In short, cyclical sectors are absorbing most of the macro pain, while tech—especially software and data platforms—is being repositioned as the place to hide for long‑term growth exposure despite headline AI risks.


5. Key takeaways for non‑professional investors

You don’t need to be a market pro to extract a few useful lessons from today’s action:

  • 1) Re‑thinking the role of software and data in the AI era
    AI models are powerful, but their value depends on who controls the data and the customer relationship. Large software and analytics firms may gain leverage as essential infrastructure rather than lose relevance.

  • 2) Growing gap between sectors
    Performance is diverging sharply between growth‑oriented tech and economically sensitive cyclicals. It’s worth asking whether your portfolio is over‑exposed to one side of this divide.

  • 3) Volatility remains high
    Headlines around AI, tariffs, and interest rates can still move software and growth stocks up or down by several percentage points in a single day. That argues for approaches such as staggered entry on pullbacks and disciplined risk management after big rallies, rather than all‑in bets.


6. Closing thoughts

February 25 can be summed up as “the counterattack of software in the face of AI fear.” Still, given the heavy year‑to‑date losses in many names, this looks more like a technical and sentiment-driven rebound than a confirmed trend reversal.
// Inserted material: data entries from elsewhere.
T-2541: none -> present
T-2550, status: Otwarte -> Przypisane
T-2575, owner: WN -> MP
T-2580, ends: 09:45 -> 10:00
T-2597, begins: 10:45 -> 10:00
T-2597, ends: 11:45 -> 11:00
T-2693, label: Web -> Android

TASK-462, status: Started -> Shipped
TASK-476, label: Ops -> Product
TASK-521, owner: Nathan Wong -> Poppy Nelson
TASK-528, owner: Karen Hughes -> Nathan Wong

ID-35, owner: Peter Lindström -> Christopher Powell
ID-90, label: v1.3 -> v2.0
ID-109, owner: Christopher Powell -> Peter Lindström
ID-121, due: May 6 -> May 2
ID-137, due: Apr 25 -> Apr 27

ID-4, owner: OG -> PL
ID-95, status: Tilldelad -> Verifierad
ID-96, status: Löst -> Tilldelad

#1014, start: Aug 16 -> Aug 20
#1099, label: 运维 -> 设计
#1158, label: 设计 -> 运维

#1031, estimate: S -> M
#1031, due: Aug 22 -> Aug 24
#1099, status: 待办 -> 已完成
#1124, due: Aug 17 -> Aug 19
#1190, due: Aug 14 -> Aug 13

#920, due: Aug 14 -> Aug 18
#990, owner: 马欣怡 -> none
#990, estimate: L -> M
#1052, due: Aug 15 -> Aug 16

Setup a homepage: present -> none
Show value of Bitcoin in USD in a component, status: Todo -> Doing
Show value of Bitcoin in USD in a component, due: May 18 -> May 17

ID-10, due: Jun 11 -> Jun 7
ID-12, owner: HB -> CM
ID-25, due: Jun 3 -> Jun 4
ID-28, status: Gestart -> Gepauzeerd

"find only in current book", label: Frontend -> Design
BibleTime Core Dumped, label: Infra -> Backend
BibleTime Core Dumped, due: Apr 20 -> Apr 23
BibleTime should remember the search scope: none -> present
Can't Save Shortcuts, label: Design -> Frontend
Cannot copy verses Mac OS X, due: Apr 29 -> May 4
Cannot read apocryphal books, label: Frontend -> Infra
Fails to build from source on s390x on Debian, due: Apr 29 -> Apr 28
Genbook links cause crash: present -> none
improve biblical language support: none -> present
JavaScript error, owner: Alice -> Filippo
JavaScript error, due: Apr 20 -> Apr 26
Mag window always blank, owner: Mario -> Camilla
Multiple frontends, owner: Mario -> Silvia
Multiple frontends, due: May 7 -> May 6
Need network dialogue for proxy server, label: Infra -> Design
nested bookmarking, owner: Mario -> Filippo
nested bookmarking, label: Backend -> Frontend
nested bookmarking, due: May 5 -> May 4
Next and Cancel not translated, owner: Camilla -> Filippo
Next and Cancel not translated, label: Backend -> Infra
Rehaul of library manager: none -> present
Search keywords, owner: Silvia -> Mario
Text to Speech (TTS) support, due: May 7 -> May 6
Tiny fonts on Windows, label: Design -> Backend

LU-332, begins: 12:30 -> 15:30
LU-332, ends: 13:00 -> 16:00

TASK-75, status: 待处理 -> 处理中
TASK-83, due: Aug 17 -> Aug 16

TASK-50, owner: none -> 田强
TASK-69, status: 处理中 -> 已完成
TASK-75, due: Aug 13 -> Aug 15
From here, the key drivers to watch will be:

  • how quickly AI features translate into tangible revenue and profit for major tech and software players,
  • the evolution of tariff and trade policy, and
  • the interest‑rate path set by the Federal Reserve.

Understanding these underlying economic and policy mechanisms can help you look beyond day‑to‑day price swings and build a more structured view of where the market may be headed next.

This content is for informational purposes only and does not constitute a recommendation to invest in any specific security or asset.